Aldus vastgesteld door mr. C.H.M. van Altena, lid van de enkelvoudige kamer, in tegenwoordigheid van mr. R.F.J. Bindels, griffier.
w.g. Van Altena
lid van de enkelvoudige kamer
w.g. Bindels
griffier
Uitgesproken in het openbaar op 9 augustus 2023
85-1033
BIJLAGE - Wettelijk kader
Algemene wet bestuursrecht
Artikel 4.17
1. Indien een beschikking op aanvraag niet tijdig wordt gegeven, verbeurt het bestuursorgaan aan de aanvrager een dwangsom voor elke dag dat het in gebreke is, doch voor ten hoogste 42 dagen. De Algemene termijnenwet is op laatstgenoemde termijn niet van toepassing.
2. De dwangsom bedraagt de eerste veertien dagen € 23 per dag, de daaropvolgende veertien dagen € 35 per dag en de overige dagen € 45 per dag.

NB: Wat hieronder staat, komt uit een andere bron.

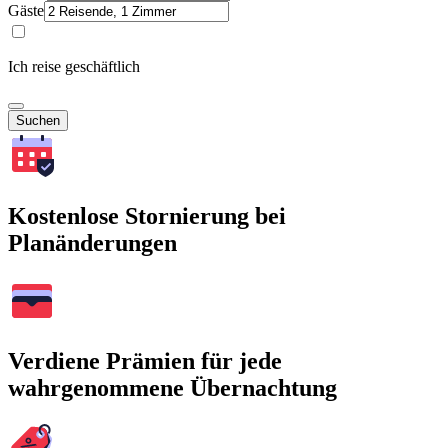
Gäste
Ich reise geschäftlich
Suchen
Kostenlose Stornierung bei
Planänderungen
Verdiene Prämien für jede
wahrgenommene Übernachtung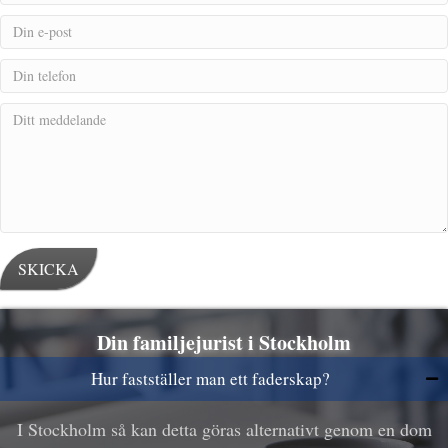
SKICKA
Din familjejurist i Stockholm
Hur fastställer man ett faderskap?
I Stockholm så kan detta göras alternativt genom en dom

3. De eerste dag waarover de dwangsom verschuldigd is, is de dag waarop twee weken zijn verstreken na de dag waarop de termijn voor het geven van de beschikking is verstreken en het bestuursorgaan van de aanvrager een schriftelijke ingebrekestelling heeft ontvangen.
Artikel 7:10
[…]
4. Verder uitstel is mogelijk voor zover:
a. alle belanghebbenden daarmee instemmen,
b. de indiener van het bezwaarschrift daarmee instemt en andere belanghebbenden daardoor niet in hun belangen kunnen worden geschaad, of
c. dit nodig is in verband met de naleving van wettelijke procedurevoorschriften.
5. Indien toepassing is gegeven aan het tweede, derde of vierde lid, doet het bestuursorgaan hiervan schriftelijk mededeling aan belanghebbenden.

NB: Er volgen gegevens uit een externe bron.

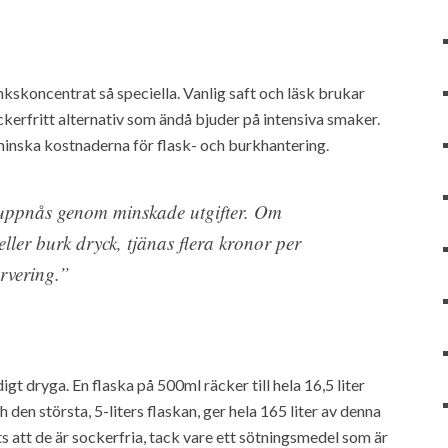
kskoncentrat så speciella. Vanlig saft och läsk brukar
ckerfritt alternativ som ändå bjuder på intensiva smaker.
inska kostnaderna för flask- och burkhantering.
uppnås genom minskade utgifter. Om
eller burk dryck, tjänas flera kronor per
ervering.”
t dryga. En flaska på 500ml räcker till hela 16,5 liter
ch den största, 5-liters flaskan, ger hela 165 liter av denna
s att de är sockerfria, tack vare ett sötningsmedel som är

Wet op het hoger onderwijs en wetenschappelijk onderzoek
Artikel 7.63b
Het instellingsbestuur beslist na ontvangst van het bezwaar binnen 10 weken, onverminderd de beslissingen op grond van de procedure, bedoeld in artikel 7.63a, vierde lid. Wat de openbare instellingen betreft beslist het instellingsbestuur in afwijking van artikel 7:10, derde lid, van de Algemene wet bestuursrecht.